Start with what you know about your business
Before opening any search tool, write down four things: your state or territory, your industry or sector, your business size (sole trader, under 20 employees, over 20), and what you need the money for. These four criteria eliminate roughly 80% of grants immediately.
Most grants are either state-specific or Commonwealth-wide. A NSW-based business cannot apply for a Victoria-only program, no matter how well the project fits. Filtering by jurisdiction is always the first step.
Filter by status — only apply to what's open
Government grants have three main statuses: open (accepting applications now), ongoing (no fixed close date, rolling intake), and forecast (announced but not yet open). Closed grants are not worth reading unless you're researching for next year.
Focus your energy on open and ongoing programs. An open grant with a deadline in 30 days deserves more attention than a forecast program that may not open for six months. Sort by closing date when you can.
Read the eligibility criteria before you get excited
This is where most people waste time. A grant might look perfect based on the title — then you read the eligibility and discover it requires a minimum $500,000 annual turnover, or is restricted to primary producers, or only available to businesses in a regional postcode.
The most common eligibility filters are: minimum or maximum revenue thresholds, employee count caps (e.g. under 200 FTE), ABN age requirements (e.g. trading for 12+ months), industry restrictions (e.g. manufacturing only), and geographic restrictions (e.g. regional NSW only).
Check all of these before investing time in an application.
Look for grant stacking opportunities
Many businesses don't realise they can apply for multiple grants simultaneously — a Commonwealth program and a state program covering the same project are often compatible, as long as the combined funding doesn't exceed the total project cost.
For example, a regional NSW food manufacturer could potentially stack the Commonwealth's Export Market Development Grant (EMDG) with a NSW Government manufacturing grant and a regional development rebate — all for the same export expansion project.
Always check the grant's terms on "co-funding" or "concurrent funding" before assuming you can stack.
Use our finder the right way
Our grant finder lets you filter by jurisdiction, status, and funding type simultaneously, and search by keyword across titles, descriptions, and eligibility notes. A few tips:
Search for what the money is *for*, not the grant program name. Searching "export" will return grants for businesses expanding overseas. Searching "solar" or "energy efficiency" will return rebates and grants for clean energy upgrades.
If your search returns too many results, add a second filter — jurisdiction plus status narrows most searches to a manageable list. If it returns nothing, try a broader keyword (e.g. "technology" instead of "SaaS").

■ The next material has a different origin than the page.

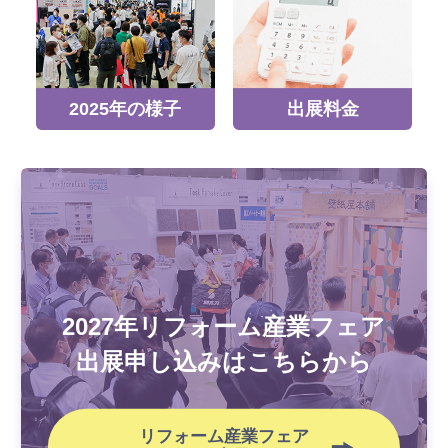
2025年の様子
出展料金
2027年リフォーム産業フェア
出展申し込みはこちらから
リフォーム産業フェア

When to pay someone to find grants for you
Self-service grant searching makes sense for straightforward situations — a single-state business with a clear project. But if your business operates across multiple states, works in a niche industry, or has a complex funding need, a professional grant finder is often worth the cost.
The reason: experienced researchers know which programs are competitive (lots of applicants, low success rate) versus which are underutilised. They also know about upcoming rounds before they're publicly announced, and can assess whether your application has realistic prospects before you spend weeks writing it.
Quick eligibility checklist — ask these before applying
- Is the grant open in my state or territory?
- Does my industry or sector qualify?
- Do I meet the revenue or employee count thresholds?
- Has my business been trading long enough (check ABN age requirements)?
- Is the project I need funding for explicitly listed as an eligible use?
- Can I meet the co-funding requirement (most grants require you to match some of the funding)?
- Do I have the documentation to support the application (financial statements, project plan, quotes)?
Grant information is compiled from official government sources and updated regularly. Program details, eligibility, and availability change frequently. Always verify current details on the official government website before applying.